Leitsatz
Bei nicht zeitgerechter monatlicher Gehaltsauszahlung kann eine verdeckte Gewinnausschüttung vorliegen.
Bei zivilrechtlich geregelten Ansprüchen (aus Dienstverträgen) führt die mangelnde tatsächliche Durchführung nur insoweit zu einer verdeckten Gewinnausschüttung, wie die Zahlungen übliche Mindestvergütungen übersteigen.
Sachverhalt
Den zwei beherrschenden Gesellschafter-Geschäftsführern war ein monatlich zu zahlendes Gehalt zugesagt worden. Durch Gesellschafterbeschluss wurden die Gehälter für mindestens zwölf Monate gestundet. Im Rahmen des Jahresabschlusses wurde den Gesellschaftern eine einmalige Gehaltsgutschrift für das vergangene Jahr erteilt. Darüber hinaus hatten sich die Gesellschafter im Laufe des Jahres erhebliche Beträge auszahlen lassen. Diese als "Entnahmen" bezeichneten Zahlungen wurden über private Verrechnungskonten der Gesellschafter gebucht.
Entscheidung
Die für die Annahme einer verdeckten Gewinnausschüttung notwendige Veranlassung durch das Gesellschaftsverhältnis liegt vor, wenn die Kapitalgesellschaft ihrem Gesellschafter einen Vermögensvorteil zuwendet, den sie bei Anwendung der Sorgfalt eines ordentlichen und gewissenhaften Geschäftsleiters einem Nichtgesellschafter nicht gewährt hätte.

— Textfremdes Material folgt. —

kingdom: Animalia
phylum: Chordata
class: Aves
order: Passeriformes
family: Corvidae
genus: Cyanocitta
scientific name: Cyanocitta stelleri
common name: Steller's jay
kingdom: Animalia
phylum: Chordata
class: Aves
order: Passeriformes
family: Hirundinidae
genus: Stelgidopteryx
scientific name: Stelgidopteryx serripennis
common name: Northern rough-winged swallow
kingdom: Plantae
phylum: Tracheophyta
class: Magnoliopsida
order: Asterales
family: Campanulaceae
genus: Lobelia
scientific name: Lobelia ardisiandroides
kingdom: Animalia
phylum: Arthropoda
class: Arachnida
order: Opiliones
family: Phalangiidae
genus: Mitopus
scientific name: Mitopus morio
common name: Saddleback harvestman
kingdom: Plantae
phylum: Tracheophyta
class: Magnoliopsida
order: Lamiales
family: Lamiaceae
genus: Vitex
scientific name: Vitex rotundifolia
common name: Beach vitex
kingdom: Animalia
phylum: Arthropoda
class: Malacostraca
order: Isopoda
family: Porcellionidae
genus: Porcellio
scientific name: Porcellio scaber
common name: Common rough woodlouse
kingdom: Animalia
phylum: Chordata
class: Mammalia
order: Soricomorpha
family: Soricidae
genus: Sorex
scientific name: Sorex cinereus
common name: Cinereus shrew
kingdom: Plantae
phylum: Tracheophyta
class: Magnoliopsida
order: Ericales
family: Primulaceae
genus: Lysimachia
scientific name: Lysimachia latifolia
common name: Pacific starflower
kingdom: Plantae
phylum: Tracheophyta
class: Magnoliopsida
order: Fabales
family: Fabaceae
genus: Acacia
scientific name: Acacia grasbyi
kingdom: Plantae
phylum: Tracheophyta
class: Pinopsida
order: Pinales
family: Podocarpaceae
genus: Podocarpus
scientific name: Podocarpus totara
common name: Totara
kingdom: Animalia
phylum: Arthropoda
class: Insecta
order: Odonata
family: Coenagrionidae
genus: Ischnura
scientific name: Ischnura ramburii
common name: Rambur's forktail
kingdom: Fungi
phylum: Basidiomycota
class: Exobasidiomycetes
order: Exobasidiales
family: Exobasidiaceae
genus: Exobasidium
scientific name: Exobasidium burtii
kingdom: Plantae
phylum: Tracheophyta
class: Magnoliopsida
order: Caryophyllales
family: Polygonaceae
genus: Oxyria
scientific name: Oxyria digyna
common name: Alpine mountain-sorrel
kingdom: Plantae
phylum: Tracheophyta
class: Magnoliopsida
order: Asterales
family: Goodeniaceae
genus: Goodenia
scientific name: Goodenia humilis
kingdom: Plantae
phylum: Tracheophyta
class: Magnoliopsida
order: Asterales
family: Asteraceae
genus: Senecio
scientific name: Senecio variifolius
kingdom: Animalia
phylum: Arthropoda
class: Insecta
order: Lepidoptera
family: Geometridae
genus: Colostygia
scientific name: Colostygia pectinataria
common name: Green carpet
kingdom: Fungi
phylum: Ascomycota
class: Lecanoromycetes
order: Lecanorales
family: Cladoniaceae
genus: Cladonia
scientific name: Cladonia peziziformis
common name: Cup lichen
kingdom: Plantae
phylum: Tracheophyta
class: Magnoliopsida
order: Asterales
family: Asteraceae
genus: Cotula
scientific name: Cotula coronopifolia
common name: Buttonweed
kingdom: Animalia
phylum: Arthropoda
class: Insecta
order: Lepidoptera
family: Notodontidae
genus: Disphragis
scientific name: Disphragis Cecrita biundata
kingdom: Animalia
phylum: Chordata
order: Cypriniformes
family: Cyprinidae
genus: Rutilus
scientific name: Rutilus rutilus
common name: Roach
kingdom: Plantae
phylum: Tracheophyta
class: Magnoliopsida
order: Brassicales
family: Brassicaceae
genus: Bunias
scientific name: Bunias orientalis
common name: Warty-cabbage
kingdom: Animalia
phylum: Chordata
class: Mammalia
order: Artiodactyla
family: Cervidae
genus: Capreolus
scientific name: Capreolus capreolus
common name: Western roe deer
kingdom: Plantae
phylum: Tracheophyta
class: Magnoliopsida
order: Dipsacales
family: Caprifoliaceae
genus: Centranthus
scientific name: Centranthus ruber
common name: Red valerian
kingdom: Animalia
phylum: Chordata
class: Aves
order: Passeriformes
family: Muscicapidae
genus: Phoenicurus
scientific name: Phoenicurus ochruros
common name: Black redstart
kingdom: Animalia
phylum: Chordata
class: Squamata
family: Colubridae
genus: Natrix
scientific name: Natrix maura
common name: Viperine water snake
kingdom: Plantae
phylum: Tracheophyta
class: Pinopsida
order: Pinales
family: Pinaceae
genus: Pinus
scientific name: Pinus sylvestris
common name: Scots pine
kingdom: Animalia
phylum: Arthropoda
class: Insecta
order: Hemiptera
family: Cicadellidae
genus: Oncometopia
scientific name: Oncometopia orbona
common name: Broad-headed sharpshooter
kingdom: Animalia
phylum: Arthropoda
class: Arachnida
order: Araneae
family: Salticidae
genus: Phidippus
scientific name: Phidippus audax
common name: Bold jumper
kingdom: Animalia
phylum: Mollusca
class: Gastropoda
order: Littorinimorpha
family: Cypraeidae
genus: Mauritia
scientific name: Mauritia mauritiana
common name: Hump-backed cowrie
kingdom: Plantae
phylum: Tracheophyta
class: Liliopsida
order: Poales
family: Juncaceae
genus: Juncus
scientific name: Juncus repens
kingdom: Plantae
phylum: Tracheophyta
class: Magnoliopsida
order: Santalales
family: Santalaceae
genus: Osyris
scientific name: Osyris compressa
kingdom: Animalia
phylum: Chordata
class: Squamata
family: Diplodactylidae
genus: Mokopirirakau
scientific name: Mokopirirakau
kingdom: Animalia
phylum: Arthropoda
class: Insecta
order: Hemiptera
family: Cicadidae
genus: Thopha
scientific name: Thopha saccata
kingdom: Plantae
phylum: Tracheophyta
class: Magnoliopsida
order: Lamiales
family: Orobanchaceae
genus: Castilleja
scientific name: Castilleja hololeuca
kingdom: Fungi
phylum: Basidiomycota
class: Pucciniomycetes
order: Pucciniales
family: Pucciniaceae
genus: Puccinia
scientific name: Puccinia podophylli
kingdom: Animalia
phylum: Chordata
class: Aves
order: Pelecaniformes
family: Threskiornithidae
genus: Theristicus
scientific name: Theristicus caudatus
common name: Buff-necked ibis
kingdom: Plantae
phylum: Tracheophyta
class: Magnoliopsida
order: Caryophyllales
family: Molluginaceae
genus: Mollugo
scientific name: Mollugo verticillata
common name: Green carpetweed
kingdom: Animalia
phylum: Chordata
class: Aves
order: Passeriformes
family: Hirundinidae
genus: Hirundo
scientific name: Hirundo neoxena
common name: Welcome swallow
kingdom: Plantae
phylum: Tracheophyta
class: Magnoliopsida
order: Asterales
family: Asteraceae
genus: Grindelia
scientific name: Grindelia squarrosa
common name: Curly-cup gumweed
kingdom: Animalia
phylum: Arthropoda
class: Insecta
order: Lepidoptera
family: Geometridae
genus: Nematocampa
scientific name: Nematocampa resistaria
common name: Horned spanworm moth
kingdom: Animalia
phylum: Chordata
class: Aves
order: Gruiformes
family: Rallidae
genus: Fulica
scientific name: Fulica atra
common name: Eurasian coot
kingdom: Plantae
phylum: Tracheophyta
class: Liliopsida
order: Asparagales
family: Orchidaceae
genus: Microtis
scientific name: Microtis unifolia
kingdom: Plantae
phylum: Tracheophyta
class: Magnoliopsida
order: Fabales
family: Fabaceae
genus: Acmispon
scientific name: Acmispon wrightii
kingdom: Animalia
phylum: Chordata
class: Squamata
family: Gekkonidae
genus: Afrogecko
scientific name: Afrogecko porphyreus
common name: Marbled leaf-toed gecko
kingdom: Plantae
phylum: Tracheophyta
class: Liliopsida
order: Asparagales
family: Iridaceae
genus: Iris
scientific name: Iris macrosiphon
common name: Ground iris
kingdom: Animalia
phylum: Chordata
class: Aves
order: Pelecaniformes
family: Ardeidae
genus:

Die Veranlassung durch das Gesellschaftsverhältnis kann auch darin begründet sein, dass das zwischen der Kapitalgesellschaft und ihrem Gesellschafter tatsächlich abgeschlossene Rechtsgeschäft zwar auch von einem ordentlichen und gewissenhaften Geschäftsleiter vereinbart worden wäre, jedoch aus anderen Gründen als nicht ernsthaft gewollt anzusehen ist, wie z.B. bei der Vereinbarung über die Stundung des monatlichen Gehalts für einen längeren Zeitraum.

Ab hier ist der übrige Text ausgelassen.